RFC: A virtual package which detects CUDA compute capability
Today, I would like to announce the development of a conda virtual package which detects the minimum compute capability of CUDA devices on a system. This conda plugin is available here, and needs feedback!
The purpose of this new virtual package is to allow packages to express a minimum required compute capability. This is relevant for some optimized deep learning models which don't target older devices, libraries which drop support for compute capabilities mid-CTK-support-cycle, and for packages that may want to reduce binary sizes by splitting target CUDA architectures across variants.
Thanks a lot for the work on this! Since I saw https://github.com/wheelnext/nvidia-variant-provider and how it exposed a list of compute capabilities available in the system, I was wondering how that information could also be exposed in a way compatible with conda's virtual packages mechanism, as it was hard to expose a list with virtual packages. The solution of exposing just the minimum compute capability available in the system is simple and works great, and it covers nicely the use case of machines with just a single type of GPU mounted on them, that I may be wrong but I guess are the vast majority of cases.
The presented solutions relies on loading c shared libraries instead of using nvidia-smi which I understood was the way the __cuda virtual package worked. Is my knowledge outdated?
Is the c shared library expected to be stable over time?

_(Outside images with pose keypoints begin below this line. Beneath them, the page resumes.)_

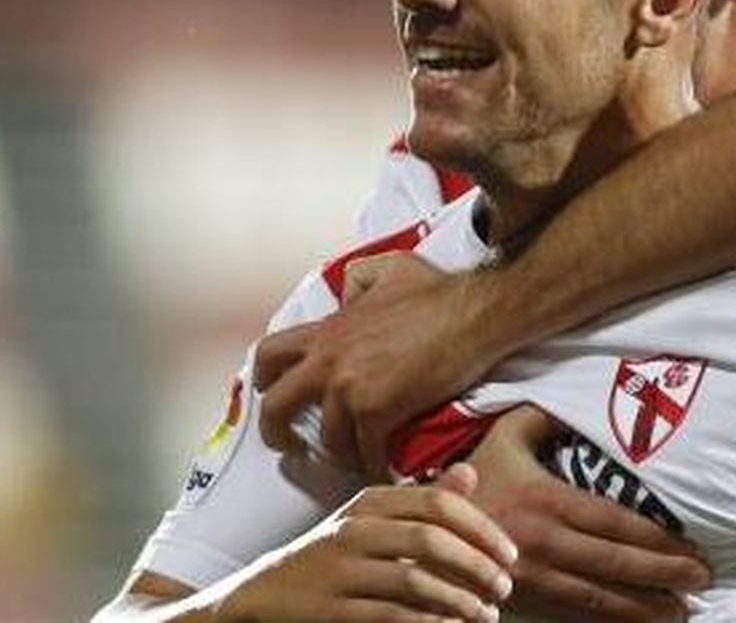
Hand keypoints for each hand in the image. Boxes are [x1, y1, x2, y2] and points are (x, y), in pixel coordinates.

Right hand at [219, 464, 518, 622]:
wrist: (264, 594)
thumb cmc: (331, 556)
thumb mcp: (371, 519)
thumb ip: (422, 499)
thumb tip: (469, 474)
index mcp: (369, 502)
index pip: (437, 503)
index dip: (481, 527)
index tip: (510, 553)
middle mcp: (353, 529)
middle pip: (431, 539)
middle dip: (477, 566)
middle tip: (504, 587)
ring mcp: (339, 569)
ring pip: (414, 581)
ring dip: (460, 601)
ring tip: (485, 614)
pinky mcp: (331, 609)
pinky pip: (391, 616)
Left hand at [254, 252, 493, 476]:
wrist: (471, 313)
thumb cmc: (438, 291)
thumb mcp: (387, 268)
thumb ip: (358, 279)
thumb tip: (348, 292)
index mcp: (327, 330)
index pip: (269, 355)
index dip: (264, 380)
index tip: (271, 395)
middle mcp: (328, 360)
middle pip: (275, 406)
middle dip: (276, 433)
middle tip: (291, 446)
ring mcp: (350, 388)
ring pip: (327, 440)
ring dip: (340, 455)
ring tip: (355, 458)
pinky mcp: (378, 411)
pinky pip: (366, 453)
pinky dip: (374, 465)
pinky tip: (384, 467)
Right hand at [467, 407, 709, 622]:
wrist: (424, 524)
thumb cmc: (473, 476)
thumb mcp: (505, 435)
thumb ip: (542, 416)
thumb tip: (577, 398)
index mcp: (546, 499)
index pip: (614, 523)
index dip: (657, 539)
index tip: (692, 547)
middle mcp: (543, 540)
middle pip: (615, 563)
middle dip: (664, 574)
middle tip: (702, 580)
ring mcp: (533, 575)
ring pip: (599, 597)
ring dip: (645, 607)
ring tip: (682, 610)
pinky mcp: (524, 599)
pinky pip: (574, 614)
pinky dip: (610, 621)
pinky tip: (637, 622)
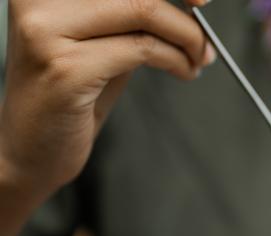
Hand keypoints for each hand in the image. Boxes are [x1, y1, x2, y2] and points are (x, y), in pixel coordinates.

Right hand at [0, 0, 214, 194]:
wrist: (29, 149)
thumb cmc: (69, 92)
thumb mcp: (102, 38)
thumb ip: (133, 14)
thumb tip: (191, 2)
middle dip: (183, 12)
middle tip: (205, 35)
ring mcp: (46, 30)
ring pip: (144, 10)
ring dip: (186, 37)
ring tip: (197, 58)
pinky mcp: (65, 68)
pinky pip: (143, 48)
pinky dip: (176, 59)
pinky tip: (184, 71)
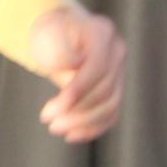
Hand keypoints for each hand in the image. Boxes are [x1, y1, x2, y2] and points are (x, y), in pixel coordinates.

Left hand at [27, 7, 124, 143]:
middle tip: (46, 119)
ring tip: (55, 128)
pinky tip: (72, 135)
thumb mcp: (46, 32)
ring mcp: (120, 70)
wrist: (60, 32)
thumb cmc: (50, 32)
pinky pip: (112, 113)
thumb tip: (71, 65)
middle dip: (75, 111)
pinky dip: (93, 127)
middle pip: (104, 90)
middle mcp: (117, 50)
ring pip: (111, 105)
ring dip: (83, 122)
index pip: (97, 68)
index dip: (77, 92)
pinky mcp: (116, 87)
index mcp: (101, 31)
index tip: (51, 109)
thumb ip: (57, 48)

This is exactly how __cuda is implemented:
https://github.com/conda/conda/blob/5ebfc3e7cf4511794fa352d183062e5147d808d8/conda/plugins/virtual_packages/cuda.py#L108
Calling nvidia-smi is slightly worse:
- under the hood, it still loads
libcudaand other DSOs - you need a subprocess which is slightly slower
- you need to parse the output
libcuda is the user-mode driver, i.e. it's part of the CUDA driver.